Schumacher, una vita da leggenda
Courtesy of Darren Heath/Getty Images

Schumacher, una vita da leggenda

di Andrea Giordano

Un documentario in onda su Netflix, “Schumacher”, celebra per la prima volta il grande ex pilota tedesco

La mortalità degli dei, in grado di resistere alle avversità della pista, in campo, e che poi, colpa di un destino imprevedibile e ingeneroso, si fermano per sempre. Cambiano, tornano dolosamente con i piedi per terra. La vita di Michael Schumacher, il “Kaiser” dell’automobilismo, sette volte campione del mondo di Formula 1, tra Benetton e Ferrari, ha seguito in questo senso una parabola misteriosa e beffarda.

Un’esistenza imprendibile, fatta di vittorie e sconfitte, attese e rinascite, e un talento puro, fin dal debutto in Jordan nel 1991, capace di segnare il tempo e generazioni di appassionati, tecnici, seguaci del bel gesto, del sorpasso sopraffino, ma non ha fatto i conti con qualcosa di totalmente innaturale, anche per un Dio sportivo come lui. Il 29 dicembre 2013, sulle piste di Méribel, in Francia, avvenne quello che mai nessuno avrebbe pensato, un incidente sugli sci, la testa contro una roccia coperta dalla neve, le condizioni critiche, poi stabilizzate, e da lì la caduta nell’oblio, su di lui e le condizioni di salute protette da fughe di notizie e occhi indiscreti. Come se d’un tratto fosse scomparso.
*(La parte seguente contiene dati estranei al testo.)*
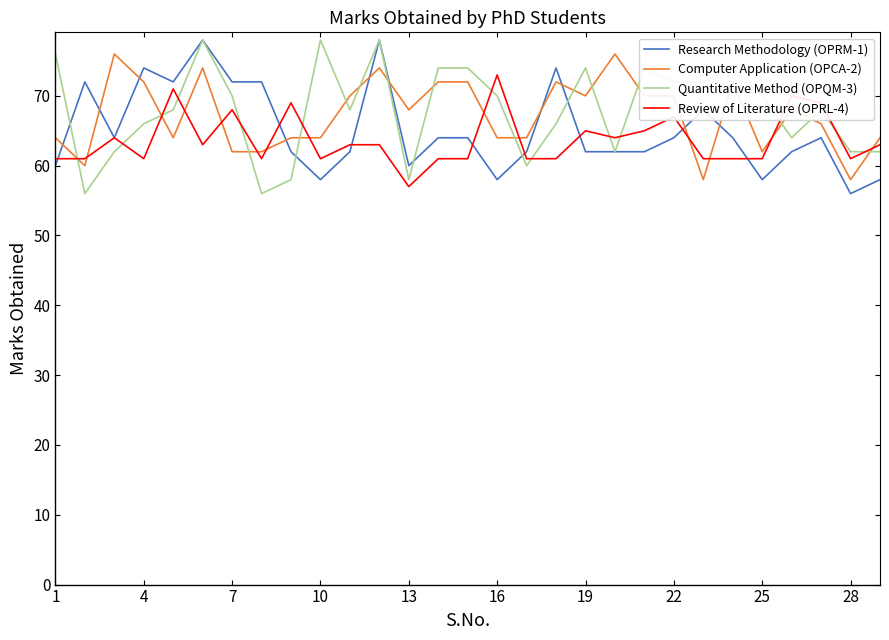

Which series ends up on top after the final intersection of Quantitative Method (OPQM-3) and Computer Application (OPCA-2)?

Computer Application (OPCA-2)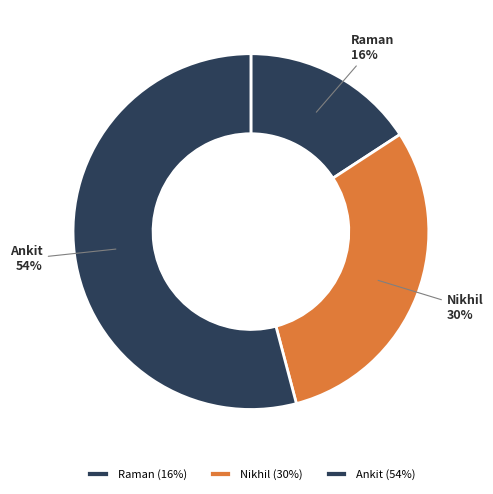

Is it true that Nikhil is 19% of the pie?

False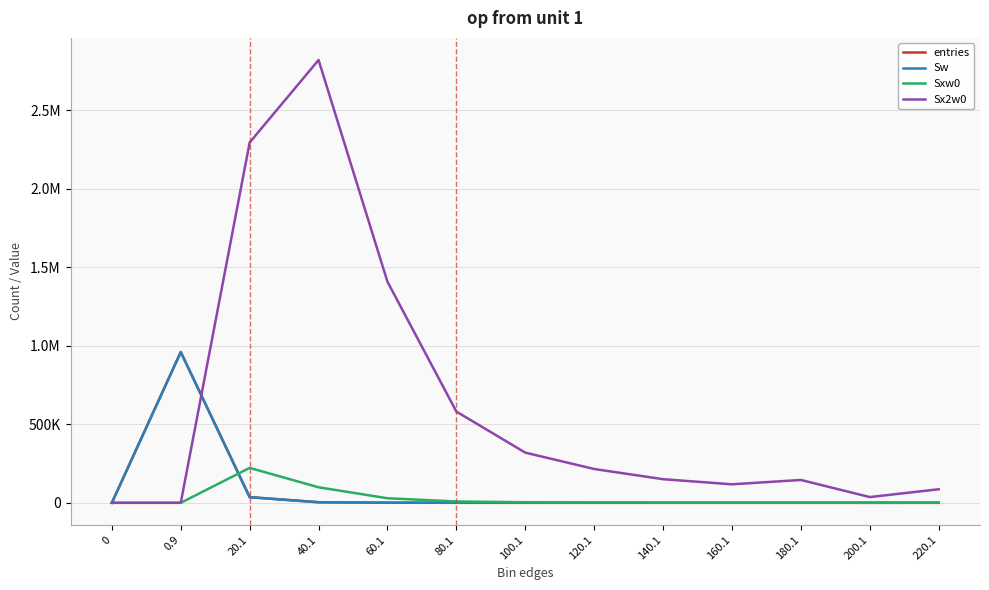

Does the chart have visible grid lines?

Yes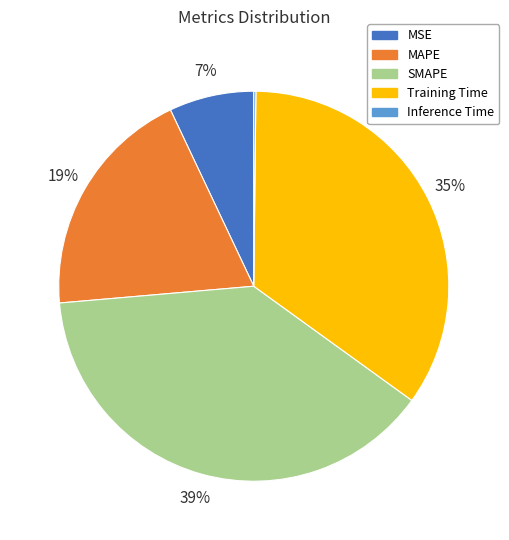

Is there any slice that represents more than half of the pie?

No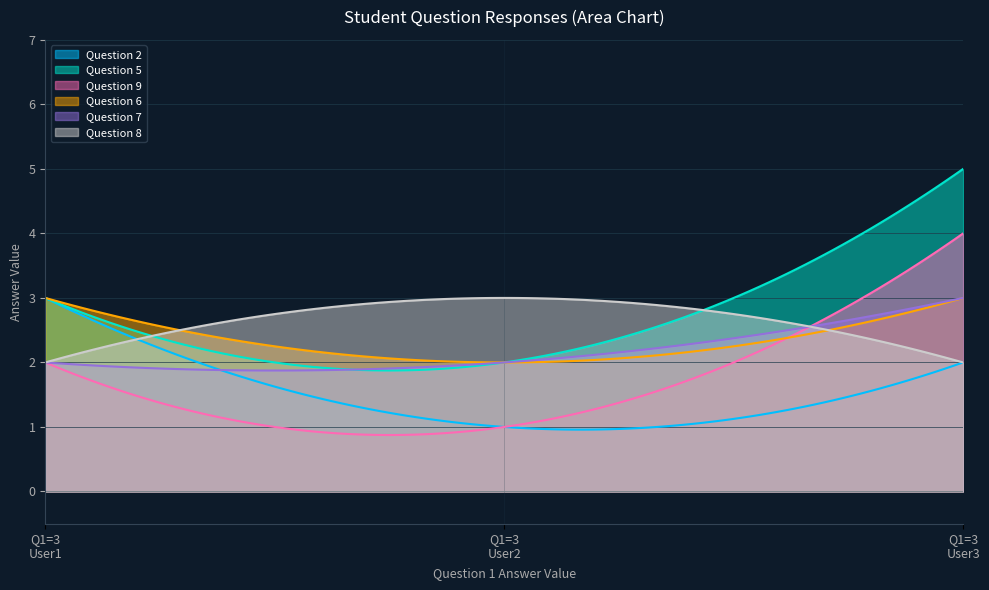

What is the smallest value displayed?

0.9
Ma adesso, dopo anni di silenzio, a celebrare l’uomo, e il pilota, arriva dal 15 settembre su Netflix un documentario, Schumacher, diretto da Hanns-Bruno Kammertöns, Vanessa Nöcker e Michael Wech, ma voluto, autorizzato dalla stessa famiglia, la moglie Corinna, i figli Mick (attualmente alla guida della Haas) e Gina, il padre Rolf, il fratello Ralf. L’omaggio per far rivivere la sua leggenda attraverso non solo immagini d’archivio, anche personali, corse, tappe formative (da Spa, fu il primo acuto a 23 anni, a Silverstone, Suzuka), ma soprattutto grazie allo sguardo di chi lo ha conosciuto (bene) e spronato dietro le quinte, o gareggiandoci contro: l’ex manager storico, dal 1988 al 2009, Willi Weber, Flavio Briatore, Luca di Montezemolo, Bernie Ecclestone, Jean Todt, Ross Brawn, il biografo ufficiale James Allen, i rivali-amici-estimatori, da Mika Häkkinen, Damon Hill, Eddie Irvine, Mark Webber, a David Coulthard. Tutti uniti per raccontare lo Schumi globale. Per far rivivere, altresì, sullo schermo, il padre-marito affettuoso, che da eroe su quattro ruote, si trasformava nel privato, anzi lo difendeva con forza nei confronti dei media.

Due Michael a confronto, eppure la stessa persona.

Quello inflessibile, veloce, determinato e competitivo da un lato, e poi quello inedito, che canta My Way alle feste, scherza e si diverte con i meccanici giocando nei box a pallone (sua altra grande passione), quanto lo Schumacher impulsivo, difficile da cogliere nel profondo, per quella sua aurea malinconica e divina, concentrata a spingere i propri limiti, senza timore di sbagliare, o morire. Pronto a rincorrere la perfezione, come fosse un attore sul palco, bisognoso di accontentare in primis se stesso, e poi il proprio pubblico, anche se a inizio carriera confidava: “Non fatemi diventare una star, non spingetemi troppo in alto, non voglio.” Schumacher lo è diventato, nonostante non fosse d’accordo, sfidando altrettanti miti come Mansell, Prost, e quell’Ayrton Senna su tutti, che morì a Imola nel 1994, in un Gp da lui vinto, ma che è rimasto in lui quasi a fermentare, tanto da diventare un’ossessione buona, un tabù da inseguire e superare nelle lacrime, quando alla vittoria numero 42 (su 91 totali), ne eguagliò la grandezza.

Una liberazione. La svolta, per consacrarsi ulteriormente e generare ispirazione nei confronti dei futuri campioni, come Sebastian Vettel, o Lewis Hamilton, che ora prova a superare (ultimo tassello) il suo record di campionati. Schumacher rimane, non si dimentica, o come dice la moglie “Michael manca a tutti, eppure Michael è qui. È diverso, ma è qui”.